Data supplied section start

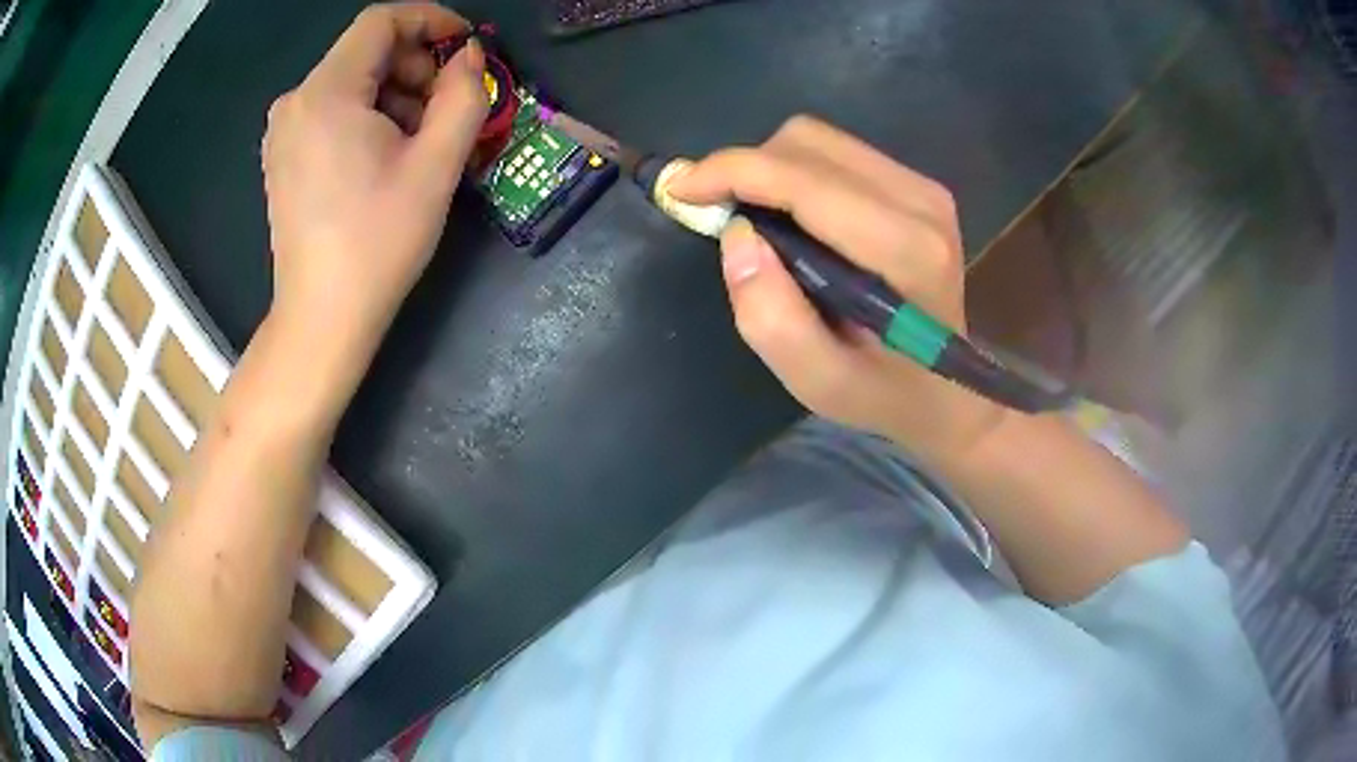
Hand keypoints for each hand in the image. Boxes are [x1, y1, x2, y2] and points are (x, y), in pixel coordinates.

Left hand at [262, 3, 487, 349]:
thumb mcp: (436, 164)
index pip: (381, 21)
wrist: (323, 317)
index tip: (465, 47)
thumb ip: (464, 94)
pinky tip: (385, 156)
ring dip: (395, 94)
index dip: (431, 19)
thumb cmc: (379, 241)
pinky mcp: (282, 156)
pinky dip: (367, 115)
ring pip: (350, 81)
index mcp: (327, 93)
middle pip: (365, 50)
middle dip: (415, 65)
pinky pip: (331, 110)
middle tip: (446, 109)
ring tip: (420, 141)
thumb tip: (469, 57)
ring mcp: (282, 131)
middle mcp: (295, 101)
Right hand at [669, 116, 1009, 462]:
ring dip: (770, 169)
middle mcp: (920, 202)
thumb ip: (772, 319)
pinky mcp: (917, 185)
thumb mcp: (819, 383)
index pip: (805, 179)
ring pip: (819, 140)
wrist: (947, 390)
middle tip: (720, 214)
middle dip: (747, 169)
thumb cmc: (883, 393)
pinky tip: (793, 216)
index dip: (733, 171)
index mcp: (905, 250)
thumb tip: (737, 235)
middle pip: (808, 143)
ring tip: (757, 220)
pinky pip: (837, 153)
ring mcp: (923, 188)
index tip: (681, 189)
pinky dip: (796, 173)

Data supplied section end
Data supplied section start

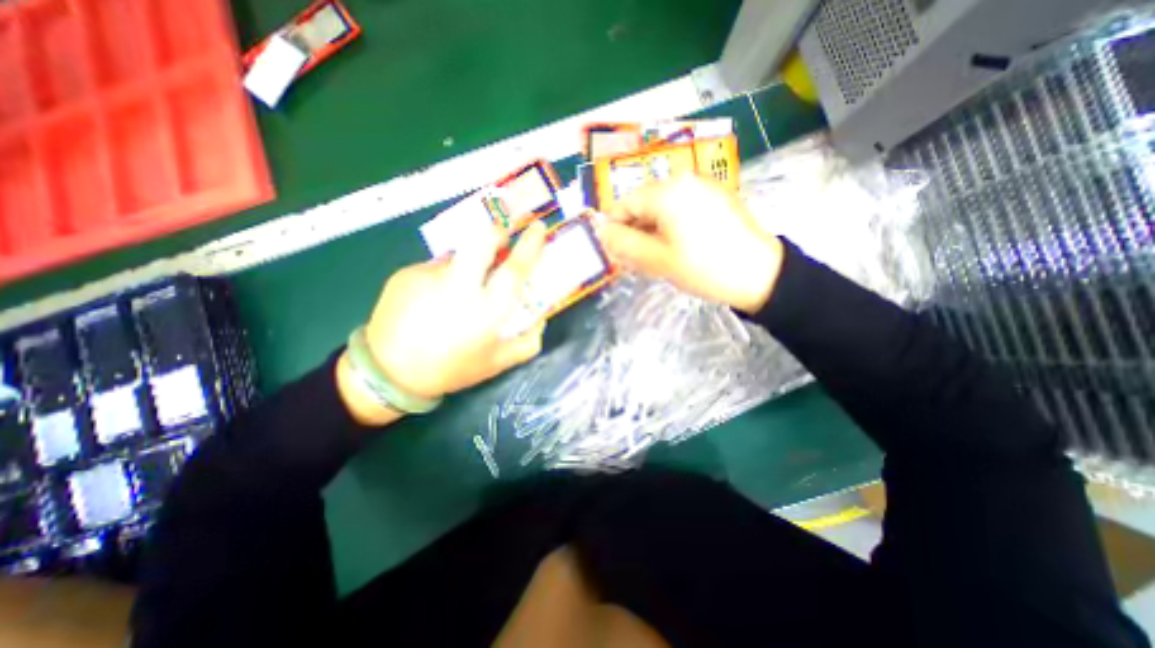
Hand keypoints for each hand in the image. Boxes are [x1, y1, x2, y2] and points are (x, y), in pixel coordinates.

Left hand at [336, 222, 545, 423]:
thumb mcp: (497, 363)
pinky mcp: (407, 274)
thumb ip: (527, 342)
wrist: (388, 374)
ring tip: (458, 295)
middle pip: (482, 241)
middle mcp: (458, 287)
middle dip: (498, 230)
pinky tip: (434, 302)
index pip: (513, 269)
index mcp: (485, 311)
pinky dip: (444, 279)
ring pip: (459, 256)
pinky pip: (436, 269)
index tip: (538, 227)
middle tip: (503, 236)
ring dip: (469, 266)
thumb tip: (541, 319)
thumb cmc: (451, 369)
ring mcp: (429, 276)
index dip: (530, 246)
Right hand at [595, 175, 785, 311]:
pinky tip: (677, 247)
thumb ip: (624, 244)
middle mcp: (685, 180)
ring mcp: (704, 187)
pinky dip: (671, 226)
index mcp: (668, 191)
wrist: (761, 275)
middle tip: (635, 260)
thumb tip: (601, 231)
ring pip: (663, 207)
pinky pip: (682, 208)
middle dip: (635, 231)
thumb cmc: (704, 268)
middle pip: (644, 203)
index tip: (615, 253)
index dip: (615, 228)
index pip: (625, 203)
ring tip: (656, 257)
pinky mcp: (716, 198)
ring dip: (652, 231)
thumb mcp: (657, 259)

Data supplied section end

Task objective: Could you retype exactly the lines above, starting at the line that contains "ring pip: (819, 140)" and ending at the line that contains "pinky dip: (796, 173)", and nothing more?

Written response:
ring pip: (819, 140)
wrist: (947, 390)
middle tip: (720, 214)
middle dip: (747, 169)
thumb cmc: (883, 393)
pinky tip: (793, 216)
index dip: (733, 171)
index mcp: (905, 250)
thumb tip: (737, 235)
middle pip: (808, 143)
ring tip: (757, 220)
pinky pip: (837, 153)
ring mcp: (923, 188)
index tip: (681, 189)
pinky dip: (796, 173)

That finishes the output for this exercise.